The *Todays Posts* feature is now missing all of the sudden from the Quick Links drop down menu. This was a very handy function when New Posts doesn't bring up the days tally, which might have been missed by the viewer.

A very necessary tool for the Admins to help review the days posts as well.

Any way we can get it back?


----------



## Harri Rautiainen (Jan 24, 2003)

*Re: Todays Posts feature missing.*



SAXISMYAXE said:


> Harri,
> 
> The *Todays Posts* feature is now missing all of the sudden from the Quick Links drop down menu.
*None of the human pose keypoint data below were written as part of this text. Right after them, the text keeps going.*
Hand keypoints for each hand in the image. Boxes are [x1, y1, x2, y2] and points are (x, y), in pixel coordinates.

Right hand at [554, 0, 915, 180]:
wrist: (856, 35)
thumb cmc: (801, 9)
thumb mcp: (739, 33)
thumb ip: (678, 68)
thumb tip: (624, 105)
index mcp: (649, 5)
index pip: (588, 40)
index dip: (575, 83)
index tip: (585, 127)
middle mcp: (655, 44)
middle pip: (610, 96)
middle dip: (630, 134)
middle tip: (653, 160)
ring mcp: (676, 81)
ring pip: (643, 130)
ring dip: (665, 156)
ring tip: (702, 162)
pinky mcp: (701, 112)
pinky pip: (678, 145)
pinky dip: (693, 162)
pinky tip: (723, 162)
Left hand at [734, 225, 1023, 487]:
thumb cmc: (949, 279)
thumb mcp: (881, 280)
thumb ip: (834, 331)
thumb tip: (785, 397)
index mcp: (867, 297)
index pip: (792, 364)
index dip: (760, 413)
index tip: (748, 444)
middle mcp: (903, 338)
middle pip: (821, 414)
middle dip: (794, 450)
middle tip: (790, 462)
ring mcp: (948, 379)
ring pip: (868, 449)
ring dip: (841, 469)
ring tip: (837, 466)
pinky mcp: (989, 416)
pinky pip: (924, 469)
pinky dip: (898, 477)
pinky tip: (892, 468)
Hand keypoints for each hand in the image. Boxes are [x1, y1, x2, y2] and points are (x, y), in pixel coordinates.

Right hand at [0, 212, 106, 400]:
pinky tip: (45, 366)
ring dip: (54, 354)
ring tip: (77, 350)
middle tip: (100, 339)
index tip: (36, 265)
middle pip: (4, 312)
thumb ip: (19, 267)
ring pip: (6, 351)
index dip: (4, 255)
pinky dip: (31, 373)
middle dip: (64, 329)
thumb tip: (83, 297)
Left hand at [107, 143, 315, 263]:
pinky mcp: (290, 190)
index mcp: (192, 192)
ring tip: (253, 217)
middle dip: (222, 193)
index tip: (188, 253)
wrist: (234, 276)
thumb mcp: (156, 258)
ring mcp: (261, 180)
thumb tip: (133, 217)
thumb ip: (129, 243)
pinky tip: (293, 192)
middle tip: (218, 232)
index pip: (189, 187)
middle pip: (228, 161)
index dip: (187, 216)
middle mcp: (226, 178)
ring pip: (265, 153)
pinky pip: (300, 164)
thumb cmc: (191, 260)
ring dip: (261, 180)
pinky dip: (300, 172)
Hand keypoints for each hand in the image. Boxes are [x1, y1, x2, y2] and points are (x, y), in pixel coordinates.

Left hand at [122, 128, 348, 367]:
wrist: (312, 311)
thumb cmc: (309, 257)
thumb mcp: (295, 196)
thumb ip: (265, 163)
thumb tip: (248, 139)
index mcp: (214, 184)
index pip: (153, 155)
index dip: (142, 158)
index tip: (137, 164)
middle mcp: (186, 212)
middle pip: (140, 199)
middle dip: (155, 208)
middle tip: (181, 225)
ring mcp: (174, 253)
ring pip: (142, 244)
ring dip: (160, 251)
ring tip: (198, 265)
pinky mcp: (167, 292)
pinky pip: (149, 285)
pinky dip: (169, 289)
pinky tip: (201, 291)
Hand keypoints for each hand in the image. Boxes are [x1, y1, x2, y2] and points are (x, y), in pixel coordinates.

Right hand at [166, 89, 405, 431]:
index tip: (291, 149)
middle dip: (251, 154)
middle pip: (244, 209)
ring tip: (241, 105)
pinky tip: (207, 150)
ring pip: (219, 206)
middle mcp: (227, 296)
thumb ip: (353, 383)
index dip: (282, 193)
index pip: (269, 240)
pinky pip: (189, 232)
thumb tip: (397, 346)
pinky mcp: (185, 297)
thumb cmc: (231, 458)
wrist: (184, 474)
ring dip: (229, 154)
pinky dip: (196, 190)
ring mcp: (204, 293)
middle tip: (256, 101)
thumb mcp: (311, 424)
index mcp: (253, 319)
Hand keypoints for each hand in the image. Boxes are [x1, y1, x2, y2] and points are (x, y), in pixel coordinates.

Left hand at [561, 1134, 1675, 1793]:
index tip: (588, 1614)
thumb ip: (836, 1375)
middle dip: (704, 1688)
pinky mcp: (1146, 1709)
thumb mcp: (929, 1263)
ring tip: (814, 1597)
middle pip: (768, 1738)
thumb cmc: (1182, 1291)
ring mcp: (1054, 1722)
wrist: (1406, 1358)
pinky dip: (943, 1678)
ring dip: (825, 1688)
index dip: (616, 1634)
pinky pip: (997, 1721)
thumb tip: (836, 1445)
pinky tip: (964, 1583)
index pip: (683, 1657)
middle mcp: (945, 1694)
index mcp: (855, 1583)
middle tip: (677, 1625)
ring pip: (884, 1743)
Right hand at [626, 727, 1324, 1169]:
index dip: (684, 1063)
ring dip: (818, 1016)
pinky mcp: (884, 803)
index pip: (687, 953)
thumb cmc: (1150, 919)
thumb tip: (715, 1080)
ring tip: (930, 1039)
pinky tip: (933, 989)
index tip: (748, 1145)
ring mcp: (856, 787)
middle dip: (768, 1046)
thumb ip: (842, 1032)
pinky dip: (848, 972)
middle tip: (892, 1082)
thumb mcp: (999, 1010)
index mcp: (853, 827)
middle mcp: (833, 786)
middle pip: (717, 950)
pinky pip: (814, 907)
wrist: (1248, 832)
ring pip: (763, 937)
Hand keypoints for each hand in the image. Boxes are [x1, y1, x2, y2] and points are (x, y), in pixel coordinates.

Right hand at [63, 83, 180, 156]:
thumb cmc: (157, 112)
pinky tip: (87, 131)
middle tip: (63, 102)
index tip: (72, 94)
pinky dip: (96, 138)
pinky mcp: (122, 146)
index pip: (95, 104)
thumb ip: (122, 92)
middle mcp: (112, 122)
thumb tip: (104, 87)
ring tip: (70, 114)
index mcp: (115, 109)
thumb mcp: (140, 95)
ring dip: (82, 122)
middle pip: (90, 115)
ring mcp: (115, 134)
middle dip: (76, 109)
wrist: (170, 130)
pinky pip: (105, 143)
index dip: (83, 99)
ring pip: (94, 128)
This was a very handy function when New Posts doesn't bring up the days tally, which might have been missed by the viewer.
> 
> ...


Mike,
I had to revert the template in the recent sw update.
Will look into this shortly.
Thanks for pointing this out,


----------



## Harri Rautiainen (Jan 24, 2003)

*Re: Todays Posts feature missing.*

*Today's Posts* are back. Under *Quick Links* in the upper navigation bar.


----------



## SAXISMYAXE (Jun 13, 2003)

Many thanks Harri.


----------



## johnnysax (Apr 9, 2004)

*Re: Todays Posts feature missing.*



Harri Rautiainen said:


> *Today's Posts* are back. Under *Quick Links* in the upper navigation bar.


Test 1


----------



## johnnysax (Apr 9, 2004)

*Re: Todays Posts feature missing.*

Test 2



Harri Rautiainen said:


> *Today's Posts* are back. Under *Quick Links* in the upper navigation bar.


----------